Why “At-Will Employment” Is Not a Shield

Employers often rely on “at-will employment” language to suggest they can terminate for any reason.

That is false.

At-will employment does not permit termination:

  • Because of disability, pregnancy, race, gender, age, or sexual orientation

  • Because an employee took protected leave

  • Because an employee complained about discrimination or retaliation

At-will simply means there is no contract guaranteeing continued employment—not that the law disappears.

What Employees Should Do Immediately After a Suspect Layoff

If you were terminated in a so-called performance-based layoff:

  • Preserve evidence

  • Save performance reviews, emails, Slack messages, calibration notes, and offer letters.

  • Document timelines

  • Note when you disclosed a condition, took leave, complained, or requested accommodation.

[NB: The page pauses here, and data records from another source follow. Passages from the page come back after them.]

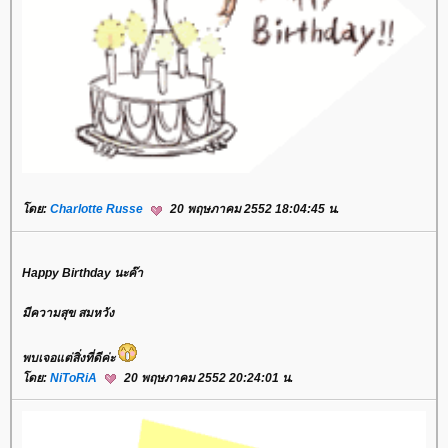
ดย:
Charlotte Russe
20 พฤษภาคม 2552 18:04:45 น.
Happy Birthday นะค๊า
มีความสุข สมหวัง
พบเจอแต่สิ่งที่ดีค่ะ
ดย:
NiToRiA
20 พฤษภาคม 2552 20:24:01 น.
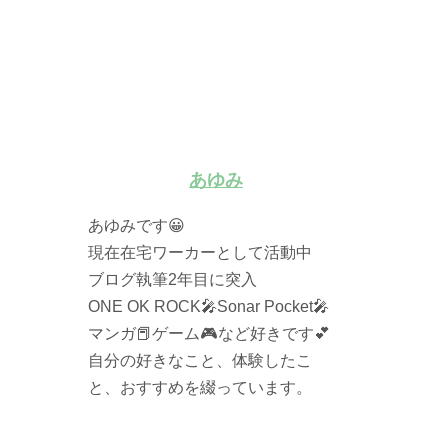
あゆみ
あゆみです😀
現在在宅ワーカーとして活動中
ブログ執筆2年目に突入
ONE OK ROCK🎤Sonar Pocket🎤
マンガ📕ゲーム🎮など好きです💕
自分の好きなこと、体験したこ
と、おすすめを綴っています。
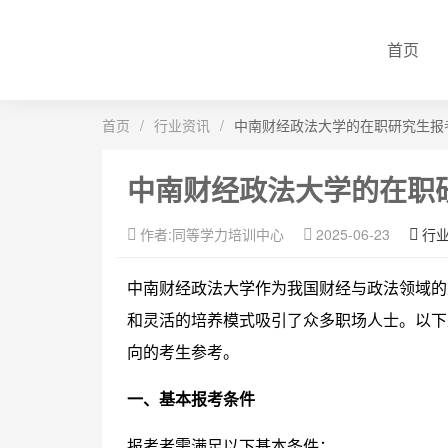
首页
首页
/
行业资讯
/
中南财经政法大学的在职研究生报
中南财经政法大学的在职
作者:同等学力培训中心
2025-06-23
行
中南财经政法大学作为我国财经与政法领域的
和灵活的培养模式吸引了众多职场人士。以下
向的考生参考。
一、基本报考条件
报考者需满足以下基本条件：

  • Do not assume equity is gone forever

  • Lost RSUs are often one of the largest components of damages.

  • Be cautious in self-descriptions

  • Avoid repeating the employer’s “low performer” narrative when job hunting.

  • Speak with counsel early

 

Delay can mean lost evidence, waived rights, or missed deadlines.

The Bottom Line

In Big Tech, layoffs are often framed as neutral exercises in performance management. But when those narratives collapse under scrutiny, they reveal a different reality: discrimination or retaliation dressed up as pretext.

Understanding the patterns companies use—and the legal limits they cannot cross—is the first step toward protecting both your career and your compensation.